In this paper, 11 different tissue-mimicking breast phantoms based on cheap, easy to handle and safe components were produced and characterized, both dielectrically and mechanically. Phantoms made by deionized water, sunflower oil, common dishwashing liquid and gelatin were considered. Three samples from each phantom were derived and tested. The dielectric properties of the phantoms were measured up to 14 GHz and then the Cole–Cole parameters were derived to allow the dielectric comparison up to 50 GHz with human breast ex-vivo tissues. The mechanical characteristics of all phantoms were measured by means of an unconfined compression test. The impact of preload and test speed on mechanical properties of the biological samples was analysed. The results were compared with those reported in literature and the dependence of the mechanical properties on the experimental conditions was assessed. In addition, we computed the mechanical contrasts between phantoms mimicking both healthy and malignant tissues, and we showed that, even if our results are in line with literature as the same order of magnitude is achieved, a direct comparison is not feasible due to unpecified experimental conditions in literature.

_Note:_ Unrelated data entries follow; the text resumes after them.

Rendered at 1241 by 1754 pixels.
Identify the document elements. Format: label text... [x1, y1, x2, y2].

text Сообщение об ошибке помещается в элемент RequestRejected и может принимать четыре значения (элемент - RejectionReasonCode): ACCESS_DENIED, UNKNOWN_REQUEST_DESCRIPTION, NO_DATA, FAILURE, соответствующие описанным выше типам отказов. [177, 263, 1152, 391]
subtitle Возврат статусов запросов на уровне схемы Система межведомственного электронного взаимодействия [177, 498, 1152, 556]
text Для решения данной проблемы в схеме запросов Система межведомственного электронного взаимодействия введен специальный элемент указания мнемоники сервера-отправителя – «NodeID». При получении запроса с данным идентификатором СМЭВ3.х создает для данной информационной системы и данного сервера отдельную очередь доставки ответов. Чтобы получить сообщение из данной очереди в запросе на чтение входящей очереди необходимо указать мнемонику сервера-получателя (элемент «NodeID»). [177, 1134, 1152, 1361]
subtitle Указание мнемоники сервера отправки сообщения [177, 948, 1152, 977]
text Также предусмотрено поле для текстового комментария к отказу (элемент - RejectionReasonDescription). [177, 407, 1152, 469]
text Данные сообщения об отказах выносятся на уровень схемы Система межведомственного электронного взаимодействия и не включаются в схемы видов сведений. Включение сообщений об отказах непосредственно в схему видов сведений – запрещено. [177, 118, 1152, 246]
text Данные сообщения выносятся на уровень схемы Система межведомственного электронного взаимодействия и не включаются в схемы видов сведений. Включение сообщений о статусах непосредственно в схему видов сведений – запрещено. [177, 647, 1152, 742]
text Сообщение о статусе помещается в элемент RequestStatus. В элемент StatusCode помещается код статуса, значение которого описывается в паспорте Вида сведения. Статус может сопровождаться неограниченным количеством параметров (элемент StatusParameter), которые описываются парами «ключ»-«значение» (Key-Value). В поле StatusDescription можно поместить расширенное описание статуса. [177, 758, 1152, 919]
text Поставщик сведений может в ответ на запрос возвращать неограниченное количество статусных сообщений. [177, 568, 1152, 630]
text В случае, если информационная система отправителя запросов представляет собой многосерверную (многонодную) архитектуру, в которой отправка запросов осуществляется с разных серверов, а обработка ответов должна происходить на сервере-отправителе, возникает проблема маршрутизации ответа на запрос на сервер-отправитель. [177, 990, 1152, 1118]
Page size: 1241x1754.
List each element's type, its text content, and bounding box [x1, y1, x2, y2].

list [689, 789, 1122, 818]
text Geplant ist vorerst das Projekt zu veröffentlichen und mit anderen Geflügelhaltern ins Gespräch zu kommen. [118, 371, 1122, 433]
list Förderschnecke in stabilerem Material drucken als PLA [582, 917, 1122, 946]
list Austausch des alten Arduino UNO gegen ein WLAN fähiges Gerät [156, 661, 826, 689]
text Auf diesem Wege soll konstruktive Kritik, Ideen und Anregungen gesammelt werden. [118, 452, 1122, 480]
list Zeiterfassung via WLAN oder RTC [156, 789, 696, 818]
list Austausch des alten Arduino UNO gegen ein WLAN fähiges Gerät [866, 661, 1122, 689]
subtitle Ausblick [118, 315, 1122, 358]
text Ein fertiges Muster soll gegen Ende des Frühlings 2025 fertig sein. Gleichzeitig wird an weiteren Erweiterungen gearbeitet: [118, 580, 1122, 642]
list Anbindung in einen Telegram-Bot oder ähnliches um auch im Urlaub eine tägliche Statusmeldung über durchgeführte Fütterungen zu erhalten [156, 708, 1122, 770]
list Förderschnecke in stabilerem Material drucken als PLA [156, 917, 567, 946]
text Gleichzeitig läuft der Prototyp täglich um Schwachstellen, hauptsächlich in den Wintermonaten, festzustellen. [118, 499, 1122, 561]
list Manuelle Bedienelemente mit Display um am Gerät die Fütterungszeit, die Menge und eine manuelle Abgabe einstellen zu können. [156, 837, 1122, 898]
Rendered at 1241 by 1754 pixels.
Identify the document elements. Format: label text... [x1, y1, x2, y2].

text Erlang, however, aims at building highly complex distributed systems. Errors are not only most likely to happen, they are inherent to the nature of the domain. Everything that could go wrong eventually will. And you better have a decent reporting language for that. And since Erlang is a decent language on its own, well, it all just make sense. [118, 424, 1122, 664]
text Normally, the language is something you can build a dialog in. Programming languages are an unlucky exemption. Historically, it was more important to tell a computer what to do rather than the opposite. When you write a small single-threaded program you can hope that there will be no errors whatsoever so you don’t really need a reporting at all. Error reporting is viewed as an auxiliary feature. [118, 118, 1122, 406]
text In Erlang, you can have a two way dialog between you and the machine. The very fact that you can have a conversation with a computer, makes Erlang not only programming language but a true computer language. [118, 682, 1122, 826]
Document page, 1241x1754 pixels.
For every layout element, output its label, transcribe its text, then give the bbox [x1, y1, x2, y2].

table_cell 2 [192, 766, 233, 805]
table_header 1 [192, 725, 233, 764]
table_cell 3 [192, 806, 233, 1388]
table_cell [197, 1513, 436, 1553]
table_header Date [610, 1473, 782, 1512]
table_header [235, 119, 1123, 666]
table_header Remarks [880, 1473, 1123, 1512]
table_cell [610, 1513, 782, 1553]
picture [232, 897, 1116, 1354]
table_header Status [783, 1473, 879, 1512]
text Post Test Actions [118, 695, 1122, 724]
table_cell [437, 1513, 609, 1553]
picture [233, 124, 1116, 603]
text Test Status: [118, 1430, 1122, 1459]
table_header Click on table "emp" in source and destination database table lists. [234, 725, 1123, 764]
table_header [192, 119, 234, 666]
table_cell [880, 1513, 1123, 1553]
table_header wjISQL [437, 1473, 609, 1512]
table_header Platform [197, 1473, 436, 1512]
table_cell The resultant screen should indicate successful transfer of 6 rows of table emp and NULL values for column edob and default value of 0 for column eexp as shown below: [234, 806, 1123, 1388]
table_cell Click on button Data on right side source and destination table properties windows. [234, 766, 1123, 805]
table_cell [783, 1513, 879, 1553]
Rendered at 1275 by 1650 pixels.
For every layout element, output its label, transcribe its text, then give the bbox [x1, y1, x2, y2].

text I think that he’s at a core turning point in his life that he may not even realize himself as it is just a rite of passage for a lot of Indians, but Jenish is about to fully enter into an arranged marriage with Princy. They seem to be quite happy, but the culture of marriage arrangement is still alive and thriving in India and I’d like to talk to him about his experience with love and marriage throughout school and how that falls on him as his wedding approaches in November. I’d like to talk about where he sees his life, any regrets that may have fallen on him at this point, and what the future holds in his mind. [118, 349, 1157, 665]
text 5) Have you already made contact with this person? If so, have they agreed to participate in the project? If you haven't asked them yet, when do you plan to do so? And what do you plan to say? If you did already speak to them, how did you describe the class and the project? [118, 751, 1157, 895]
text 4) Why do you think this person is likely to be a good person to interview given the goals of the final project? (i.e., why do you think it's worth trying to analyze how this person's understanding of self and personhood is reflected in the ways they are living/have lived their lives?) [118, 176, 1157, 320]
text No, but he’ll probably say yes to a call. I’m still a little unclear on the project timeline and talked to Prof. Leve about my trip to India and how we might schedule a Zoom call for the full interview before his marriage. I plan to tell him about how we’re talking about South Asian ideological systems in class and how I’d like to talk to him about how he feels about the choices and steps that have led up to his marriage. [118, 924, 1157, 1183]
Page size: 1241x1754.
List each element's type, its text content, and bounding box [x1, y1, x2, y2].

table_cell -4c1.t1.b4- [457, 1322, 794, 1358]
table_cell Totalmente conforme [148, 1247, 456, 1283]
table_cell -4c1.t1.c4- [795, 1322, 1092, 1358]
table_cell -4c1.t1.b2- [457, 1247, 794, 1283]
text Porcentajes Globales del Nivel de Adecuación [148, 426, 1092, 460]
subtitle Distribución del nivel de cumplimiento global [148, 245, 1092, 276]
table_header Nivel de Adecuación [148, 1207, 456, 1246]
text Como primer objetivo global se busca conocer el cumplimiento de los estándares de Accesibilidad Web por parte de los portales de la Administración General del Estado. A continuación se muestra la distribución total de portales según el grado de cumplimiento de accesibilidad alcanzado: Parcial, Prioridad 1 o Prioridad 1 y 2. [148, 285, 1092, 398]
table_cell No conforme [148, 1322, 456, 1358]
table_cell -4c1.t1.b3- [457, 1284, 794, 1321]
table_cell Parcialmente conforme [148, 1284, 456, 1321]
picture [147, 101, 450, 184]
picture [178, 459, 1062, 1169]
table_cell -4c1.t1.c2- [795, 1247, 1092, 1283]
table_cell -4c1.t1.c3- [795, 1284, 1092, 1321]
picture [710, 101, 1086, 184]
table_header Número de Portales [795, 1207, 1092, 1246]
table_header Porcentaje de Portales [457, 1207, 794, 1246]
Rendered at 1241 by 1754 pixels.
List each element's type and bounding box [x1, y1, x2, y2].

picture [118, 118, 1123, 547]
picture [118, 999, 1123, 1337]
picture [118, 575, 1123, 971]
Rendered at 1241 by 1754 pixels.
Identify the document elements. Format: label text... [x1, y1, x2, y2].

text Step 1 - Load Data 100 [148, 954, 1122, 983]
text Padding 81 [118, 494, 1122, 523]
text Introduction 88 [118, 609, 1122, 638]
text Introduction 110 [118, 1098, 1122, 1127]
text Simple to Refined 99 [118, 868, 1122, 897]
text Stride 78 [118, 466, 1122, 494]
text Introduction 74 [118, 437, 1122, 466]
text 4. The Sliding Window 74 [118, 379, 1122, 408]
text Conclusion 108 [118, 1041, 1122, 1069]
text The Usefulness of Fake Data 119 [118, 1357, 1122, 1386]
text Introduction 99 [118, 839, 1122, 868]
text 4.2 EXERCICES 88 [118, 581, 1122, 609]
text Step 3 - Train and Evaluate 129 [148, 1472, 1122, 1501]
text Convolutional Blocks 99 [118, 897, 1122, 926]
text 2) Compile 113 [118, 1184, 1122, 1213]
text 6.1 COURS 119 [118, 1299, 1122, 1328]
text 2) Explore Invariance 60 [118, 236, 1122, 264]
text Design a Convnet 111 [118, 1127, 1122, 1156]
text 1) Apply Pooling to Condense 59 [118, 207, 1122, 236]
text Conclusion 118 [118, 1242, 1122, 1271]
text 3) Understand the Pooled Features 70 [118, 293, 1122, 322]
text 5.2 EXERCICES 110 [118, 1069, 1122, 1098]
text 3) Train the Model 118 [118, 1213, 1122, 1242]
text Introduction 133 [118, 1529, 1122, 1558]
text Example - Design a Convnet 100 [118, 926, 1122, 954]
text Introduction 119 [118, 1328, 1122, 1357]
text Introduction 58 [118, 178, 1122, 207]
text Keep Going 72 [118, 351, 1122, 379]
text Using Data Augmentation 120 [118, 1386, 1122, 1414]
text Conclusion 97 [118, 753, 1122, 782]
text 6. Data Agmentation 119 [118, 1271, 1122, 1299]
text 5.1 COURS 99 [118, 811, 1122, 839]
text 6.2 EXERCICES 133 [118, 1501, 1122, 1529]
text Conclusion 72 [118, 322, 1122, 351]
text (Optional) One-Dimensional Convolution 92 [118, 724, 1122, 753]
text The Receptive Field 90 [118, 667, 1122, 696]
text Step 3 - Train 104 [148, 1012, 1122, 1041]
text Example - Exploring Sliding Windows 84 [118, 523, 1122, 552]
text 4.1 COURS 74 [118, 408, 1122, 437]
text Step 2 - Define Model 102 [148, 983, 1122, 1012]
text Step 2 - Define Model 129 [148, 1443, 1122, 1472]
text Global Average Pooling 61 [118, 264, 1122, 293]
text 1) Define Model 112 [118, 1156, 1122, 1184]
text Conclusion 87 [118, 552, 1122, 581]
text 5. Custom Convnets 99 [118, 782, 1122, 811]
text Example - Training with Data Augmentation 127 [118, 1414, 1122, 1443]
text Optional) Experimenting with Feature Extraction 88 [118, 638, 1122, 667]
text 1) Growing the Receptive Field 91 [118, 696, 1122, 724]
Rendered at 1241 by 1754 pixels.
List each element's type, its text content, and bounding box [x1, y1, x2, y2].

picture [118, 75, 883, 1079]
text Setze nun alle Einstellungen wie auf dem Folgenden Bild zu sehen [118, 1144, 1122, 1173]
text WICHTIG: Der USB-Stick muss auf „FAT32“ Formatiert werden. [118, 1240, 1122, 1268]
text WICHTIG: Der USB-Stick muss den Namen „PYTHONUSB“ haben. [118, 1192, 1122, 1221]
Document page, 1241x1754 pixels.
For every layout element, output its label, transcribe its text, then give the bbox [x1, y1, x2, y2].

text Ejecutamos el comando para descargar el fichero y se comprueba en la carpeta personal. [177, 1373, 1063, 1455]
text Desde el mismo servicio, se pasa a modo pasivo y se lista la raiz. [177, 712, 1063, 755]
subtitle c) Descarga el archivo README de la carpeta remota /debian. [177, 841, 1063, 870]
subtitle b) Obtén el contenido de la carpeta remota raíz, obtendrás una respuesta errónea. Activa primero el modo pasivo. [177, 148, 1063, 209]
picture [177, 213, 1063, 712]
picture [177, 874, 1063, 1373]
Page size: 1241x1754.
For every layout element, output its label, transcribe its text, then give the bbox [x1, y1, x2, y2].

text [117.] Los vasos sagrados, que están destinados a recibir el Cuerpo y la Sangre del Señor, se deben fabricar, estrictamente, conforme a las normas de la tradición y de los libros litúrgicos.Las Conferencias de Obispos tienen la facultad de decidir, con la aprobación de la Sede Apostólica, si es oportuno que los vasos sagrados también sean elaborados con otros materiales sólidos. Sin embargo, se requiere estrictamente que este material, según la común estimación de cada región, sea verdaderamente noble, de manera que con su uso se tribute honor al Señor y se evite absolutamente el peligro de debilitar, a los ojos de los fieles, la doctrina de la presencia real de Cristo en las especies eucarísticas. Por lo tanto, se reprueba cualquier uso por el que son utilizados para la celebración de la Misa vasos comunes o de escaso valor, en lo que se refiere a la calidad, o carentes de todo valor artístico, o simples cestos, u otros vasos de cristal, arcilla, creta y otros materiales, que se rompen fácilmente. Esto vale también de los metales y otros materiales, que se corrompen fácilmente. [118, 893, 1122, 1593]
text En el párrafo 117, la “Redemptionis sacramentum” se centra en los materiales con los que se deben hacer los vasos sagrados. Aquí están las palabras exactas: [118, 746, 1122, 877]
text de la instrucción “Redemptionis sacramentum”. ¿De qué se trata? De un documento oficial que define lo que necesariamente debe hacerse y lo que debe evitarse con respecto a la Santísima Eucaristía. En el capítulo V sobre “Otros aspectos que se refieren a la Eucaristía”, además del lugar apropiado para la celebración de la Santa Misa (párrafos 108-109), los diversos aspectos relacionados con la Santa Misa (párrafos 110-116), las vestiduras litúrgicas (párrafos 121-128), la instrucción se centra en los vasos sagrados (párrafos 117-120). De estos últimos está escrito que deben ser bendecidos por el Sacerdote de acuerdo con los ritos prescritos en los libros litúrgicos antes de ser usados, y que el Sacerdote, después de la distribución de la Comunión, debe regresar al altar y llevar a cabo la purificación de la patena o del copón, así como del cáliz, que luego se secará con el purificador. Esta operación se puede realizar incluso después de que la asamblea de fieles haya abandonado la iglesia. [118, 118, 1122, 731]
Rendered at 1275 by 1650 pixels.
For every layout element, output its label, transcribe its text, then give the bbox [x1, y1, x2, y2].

Therefore, in this paper, analysing for the first time an high number of oil-in-gelatin breast phantoms, we evaluated the impact of the experimental conditions on the mechanical properties of biological samples, stressing the importance of considering these parameters for a reliable mechanical characterisation of semi-solid biological samples. From this work, we can conclude that the higher is the phantom gelatin percentage the higher is the impact of the preload on its measured mechanical properties, while the test speed has no impact on the measured Young's modulus of the produced phantoms regardless of the gelatin percentage involved in the mixture; therefore, an high attention has to be paid to these parameters during the mechanical characterization of oil-in-gelatin tissue-mimicking breast phantoms. In addition, by this high number of tests, we provided also the bimodal characterization of phantoms to be possibly used for imaging purposes.